The task >>
In the listing below, find each line with the string "down" and report it.

Data excerpt >>
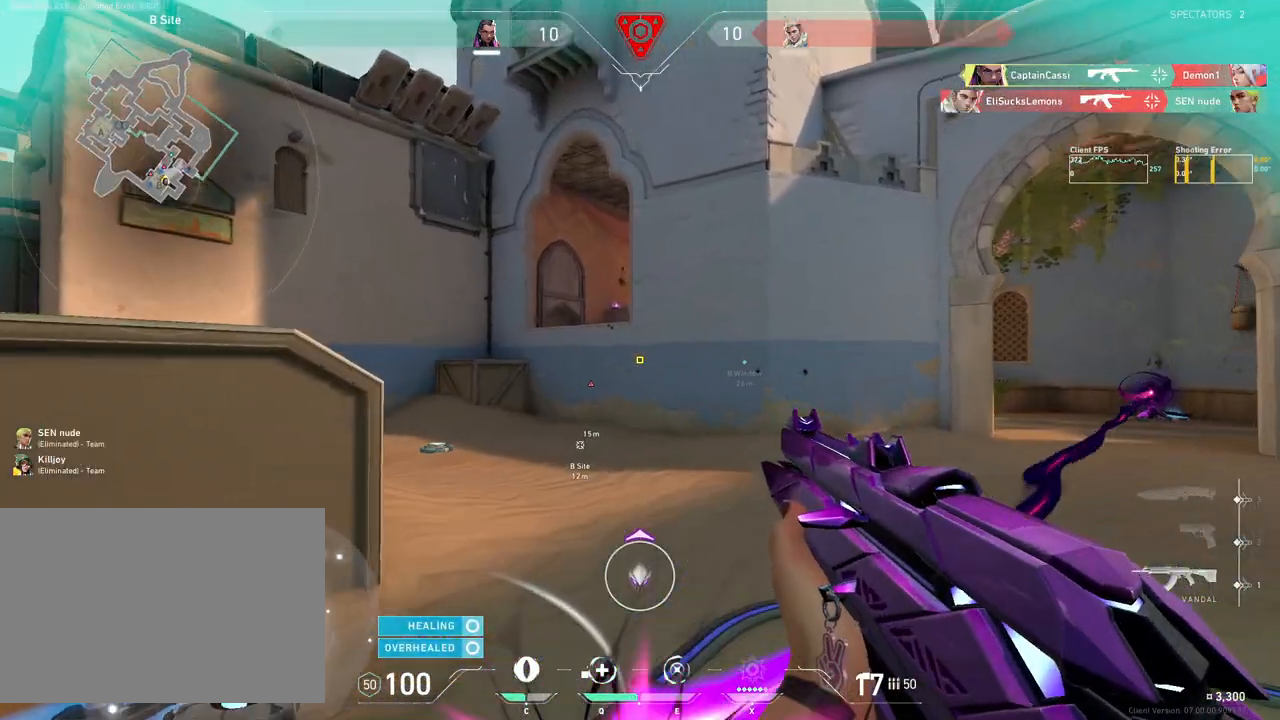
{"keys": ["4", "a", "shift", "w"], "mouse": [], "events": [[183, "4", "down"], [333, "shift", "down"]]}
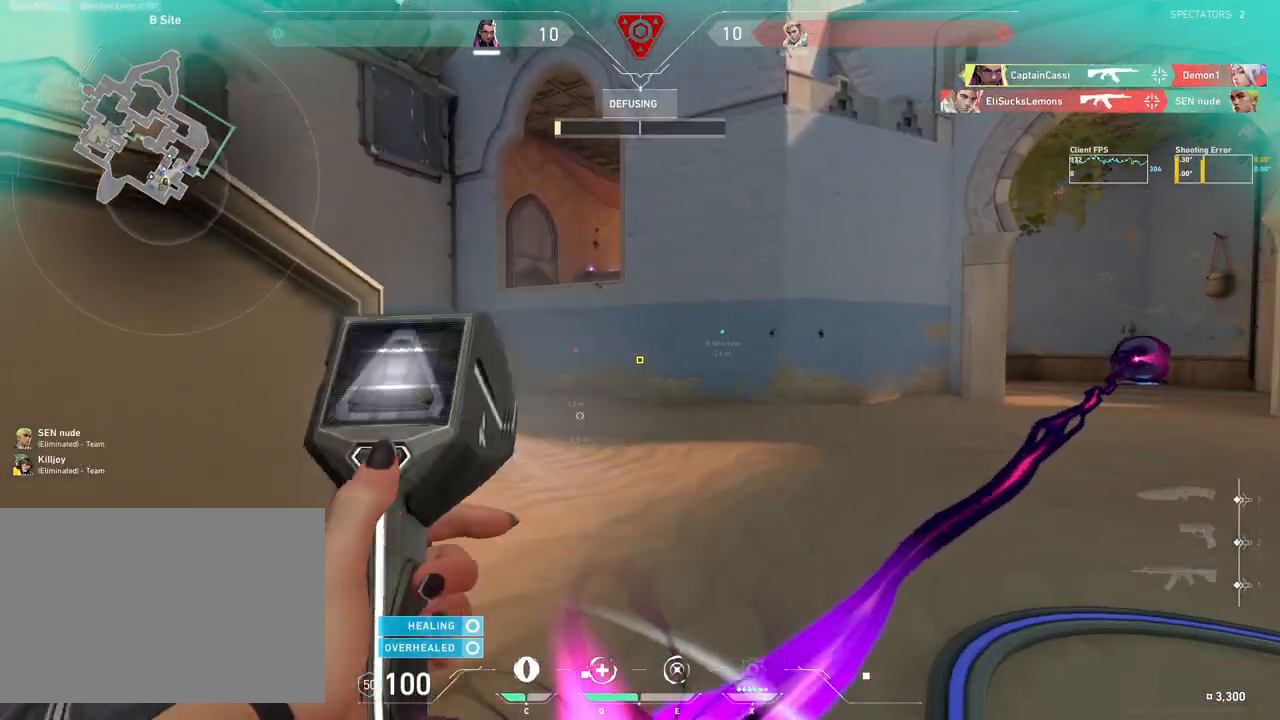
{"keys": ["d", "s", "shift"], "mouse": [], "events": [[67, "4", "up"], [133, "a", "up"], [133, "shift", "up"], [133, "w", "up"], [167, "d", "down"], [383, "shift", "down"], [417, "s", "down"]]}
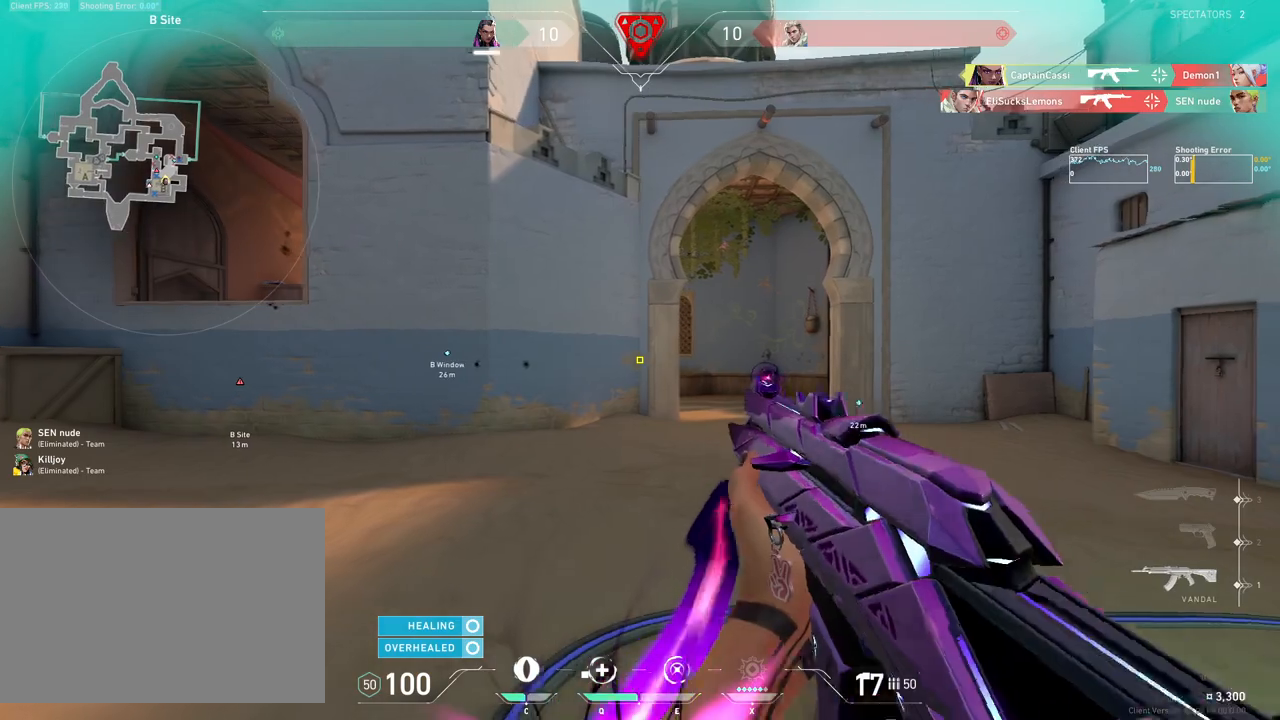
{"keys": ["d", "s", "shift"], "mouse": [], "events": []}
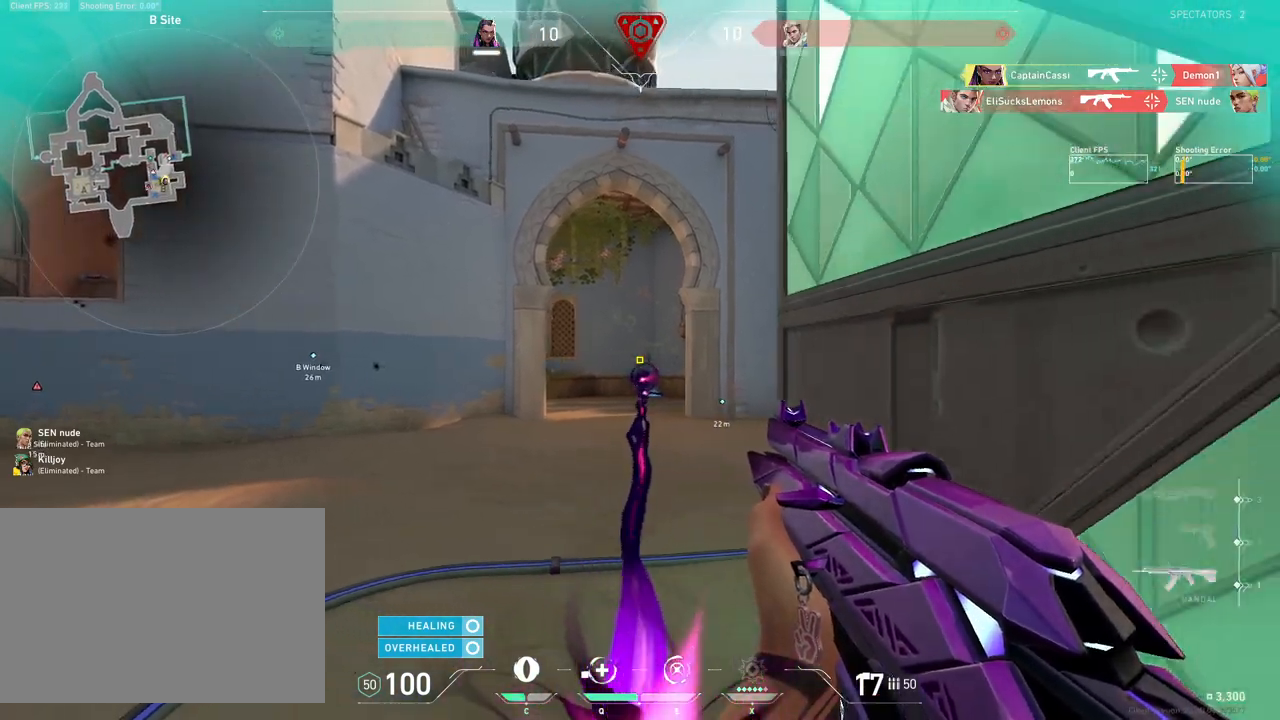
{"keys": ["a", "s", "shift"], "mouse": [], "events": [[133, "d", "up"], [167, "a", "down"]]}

Answer to the exercise >>
{"keys": ["4", "a", "shift", "w"], "mouse": [], "events": [[183, "4", "down"], [333, "shift", "down"]]}
{"keys": ["d", "s", "shift"], "mouse": [], "events": [[67, "4", "up"], [133, "a", "up"], [133, "shift", "up"], [133, "w", "up"], [167, "d", "down"], [383, "shift", "down"], [417, "s", "down"]]}
{"keys": ["a", "s", "shift"], "mouse": [], "events": [[133, "d", "up"], [167, "a", "down"]]}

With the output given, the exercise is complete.